I am trying to understand how to develop something similar to this using the agents SDK.
Let’s imagine we have a system that allows the user to create html.
We want this system to keep replying to the user in a conversational format but also output the html for whatever the user described.

How should i go about doing this? I already have a prototype working but trying to figure out if there’s a better way.

Thanks,
Manuel

I don’t know how the SDK does it but my instinct would be to have the model respond entirely in JSON and include a parameter for the conversational text. Or have it output all the text and then run a function to submit its JSON data.

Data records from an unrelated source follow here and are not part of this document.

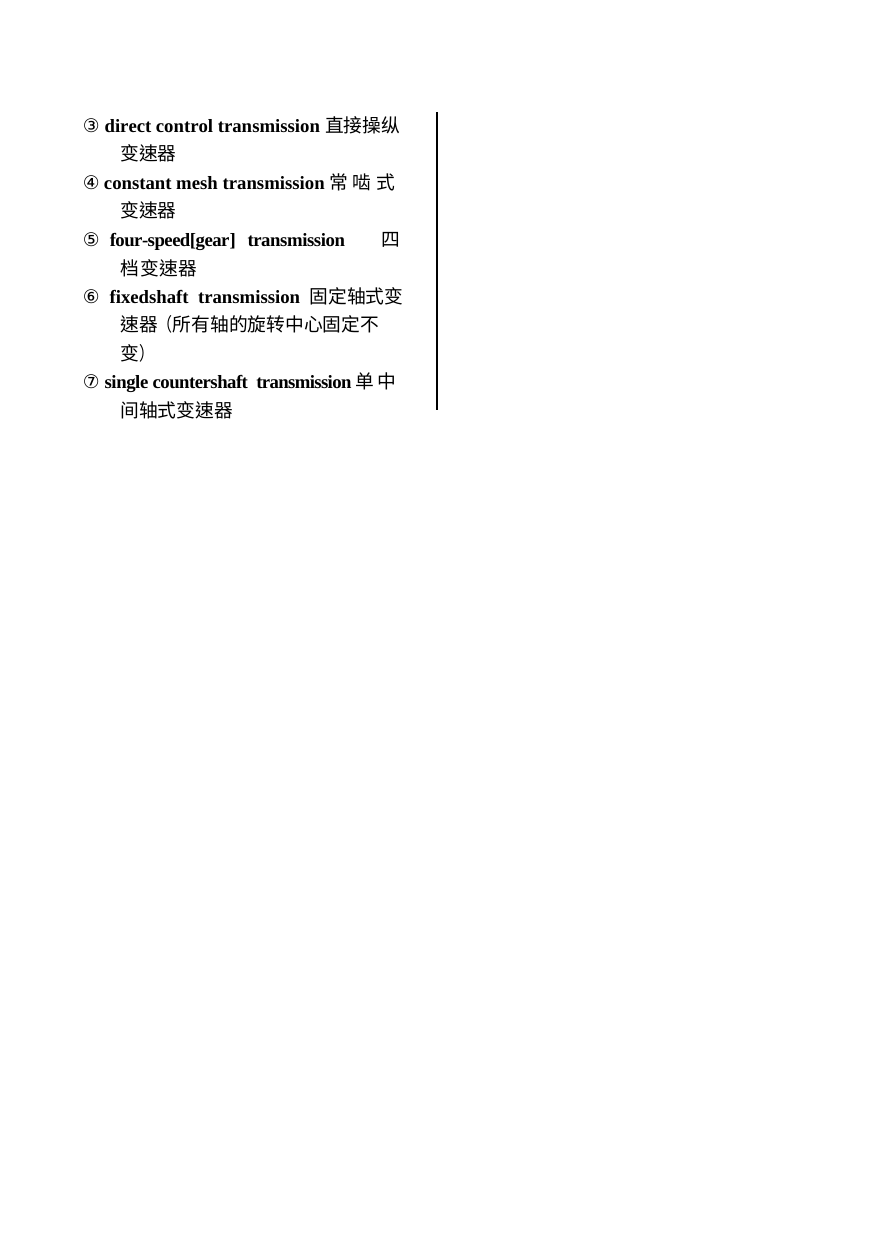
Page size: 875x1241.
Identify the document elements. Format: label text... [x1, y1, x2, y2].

text ③ direct control transmission 直接操纵变速器 [83, 112, 404, 166]
text ⑥ fixedshaft transmission 固定轴式变速器（所有轴的旋转中心固定不变） [83, 283, 405, 366]
text ⑦ single countershaft transmission 单 中间轴式变速器 [83, 369, 404, 422]
text ⑤ four-speed[gear] transmission 四档变速器 [83, 226, 407, 280]
text ④ constant mesh transmission 常 啮 式变速器 [83, 169, 404, 223]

Consider outputting Markdown (only) and then using code to output HTML. The model is very good at markdown - HTML is much trickier but very easy to generate

1 Like

We would like to have the normal returns from the agent, including all the tools it called and it’s results and any messages it created for the user as the conversational aspect of it. We filter out the tools calls so we don’t show those to the user, just the messages the model generated that were meant for the user.

From the data the model gathers, it should then also create a json output so we can display it separately. a bit like what stitch from google does.
And no, i don’t want to create a competitor to that, just a very good example of it.

You can have the final product be an unavoidable structured output, with two keys html_page and response_to_user.

The AI will find ways to compress the quality if approaching its “how much I want to write” limits. So you still may not want to have a two-in-one output.

You might re-prompt after having the HTML code as a non-conversational deliverable, “produce a summary of the HTML and code techniques that you used to create this solution, and why it meets the needs.”

The technique depends on if this is an inescapable non-chatbot AI job.